3. La réponse aux questions 1 et 2 serait-elle différente si les revendications d'une demande de brevet européen sont modifiées pendant une procédure d'examen ou pendant une procédure de recours après examen, et que la modification introduit une incohérence entre les revendications modifiées et la description de la demande de brevet ?"

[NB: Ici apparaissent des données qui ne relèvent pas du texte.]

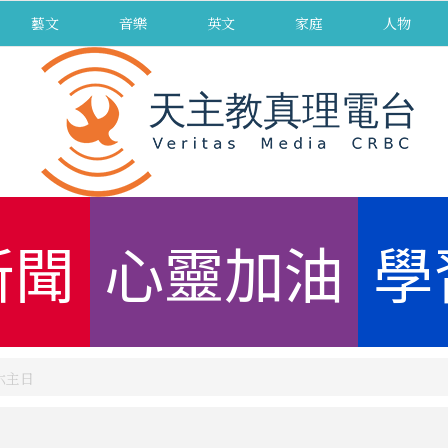
藝文
音樂
英文
家庭
人物
新聞
心靈加油
學
第六主日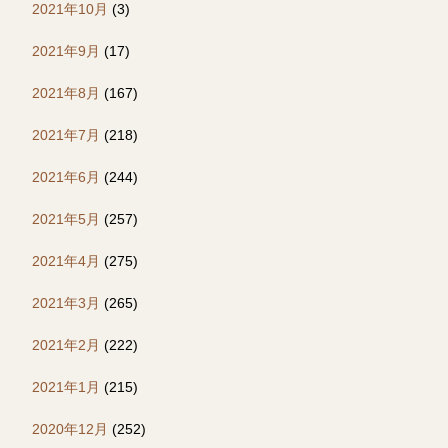
2021年10月
(3)
2021年9月
(17)
2021年8月
(167)
2021年7月
(218)
2021年6月
(244)
2021年5月
(257)
2021年4月
(275)
2021年3月
(265)
2021年2月
(222)
2021年1月
(215)
2020年12月
(252)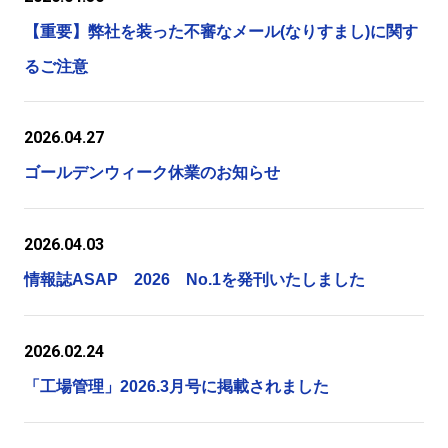
【重要】弊社を装った不審なメール(なりすまし)に関す
るご注意
2026.04.27
ゴールデンウィーク休業のお知らせ
2026.04.03
情報誌ASAP 2026 No.1を発刊いたしました
2026.02.24
「工場管理」2026.3月号に掲載されました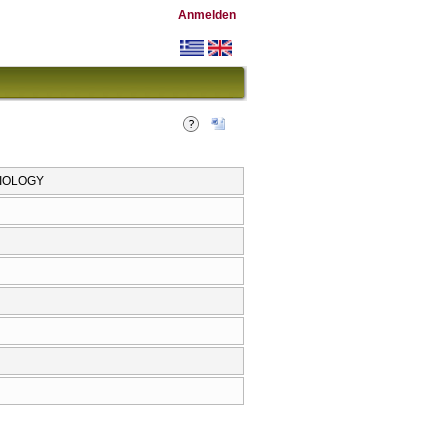
Anmelden
BIOLOGY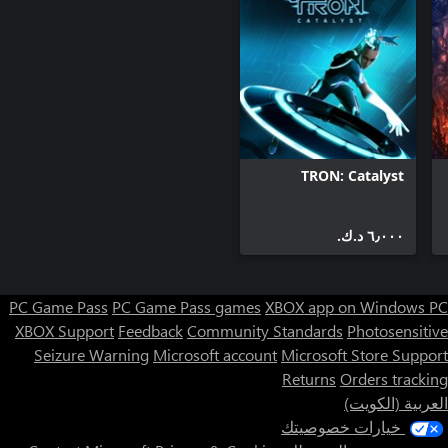
TRON: Catalyst
٦٫٠٠٠ د.ك.‏
PC Game Pass
PC Game Pass games
XBOX app on Windows PC
XBOX Support
Feedback
Community Standards
Photosensitive
Seizure Warning
Microsoft account
Microsoft Store Support
Returns
Orders tracking
العربية (الكويت)
خيارات خصوصيتك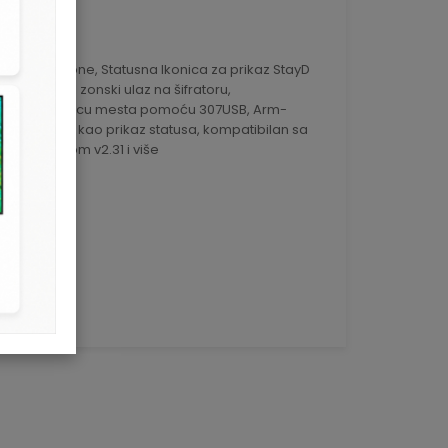
82
ONAMA, 32 zone, Statusna Ikonica za prikaz StayD
2 particije, 1 zonski ulaz na šifratoru,
ware-a na licu mesta pomoću 307USB, Arm-
konice svetle kao prikaz statusa, kompatibilan sa
a SP Serijom v2.31 i više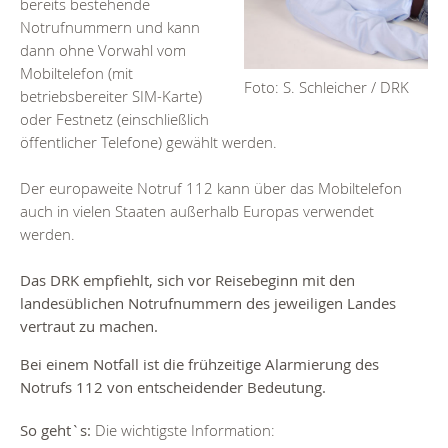
bereits bestehende
Notrufnummern und kann
dann ohne Vorwahl vom
Mobiltelefon (mit
Foto: S. Schleicher / DRK
betriebsbereiter SIM-Karte)
oder Festnetz (einschließlich
öffentlicher Telefone) gewählt werden.
Der europaweite Notruf 112 kann über das Mobiltelefon
auch in vielen Staaten außerhalb Europas verwendet
werden.
Das DRK empfiehlt, sich vor Reisebeginn mit den
landesüblichen Notrufnummern des jeweiligen Landes
vertraut zu machen.
Bei einem Notfall ist die frühzeitige Alarmierung des
Notrufs 112 von entscheidender Bedeutung.
So geht`s:
Die wichtigste Information: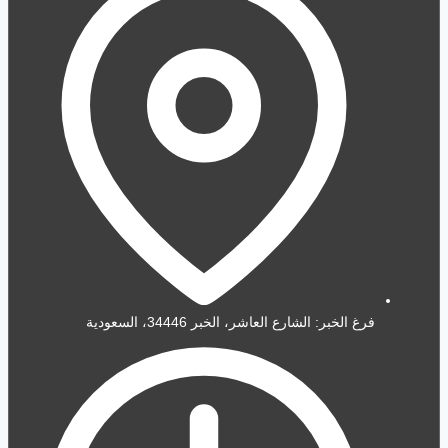
فرغ الخبر: الشارع العاشر، الخبر 34446، السعودية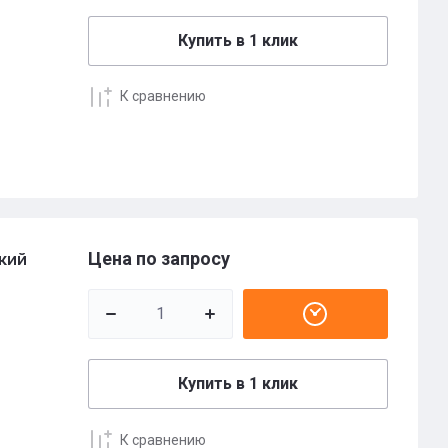
Купить в 1 клик
К сравнению
Цена по запросу
кий
Купить в 1 клик
К сравнению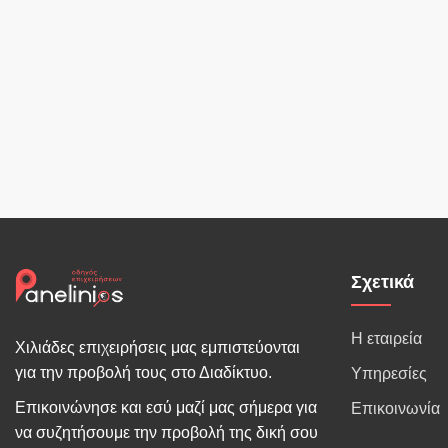
Σχετικά
Η εταιρεία
Χιλιάδες επιχειρήσεις μας εμπιστεύονται
για την προβολή τους στο Διαδίκτυο.
Υπηρεσίες
Επικοινώνησε και εσύ μαζί μας σήμερα για
Επικοινωνία
να συζητήσουμε την προβολή της δική σου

Dans l'affaire T 2391/18, la chambre a examiné une prétendue incohérence entre les revendications et la description, déjà présente dans la version délivrée du brevet. Étant donné que l'art. 84 CBE ne constitue pas un motif d'opposition, la chambre a considéré que la modification demandée de la description n'était pas "apportée […] pour pouvoir répondre à un motif d'opposition" au sens de la règle 80 CBE. En outre, s'appuyant sur les réflexions de la Grande Chambre de recours dans l'affaire G 3/14, la chambre a conclu que la conformité des revendications du brevet avec les exigences de l'art. 84 CBE ne peut être examinée que si – et uniquement dans la mesure où – la modification concernée aboutit à une violation de l'art. 84 CBE. Voir également T 1477/15, T 454/20, T 447/22, T 736/22 et T 2328/22.
Dans l'affaire T 295/02, la chambre a considéré qu'une incohérence entre une revendication et la description provisoire ne constituait pas une raison valable pour rejeter la demande. L'incohérence résultait d'une modification des revendications, et le demandeur était prêt à adapter la description pour la rendre conforme à un jeu bien précis de revendications admissibles.
En ce qui concerne la question de savoir si l'adaptation de la description doit être considérée comme constituant une modification des moyens invoqués par une partie dans le cadre du recours, et l'admission d’une telle modification, voir chapitres chapitre V.A.4.2.3k) et chapitre V.A.4.5.4o), respectivement.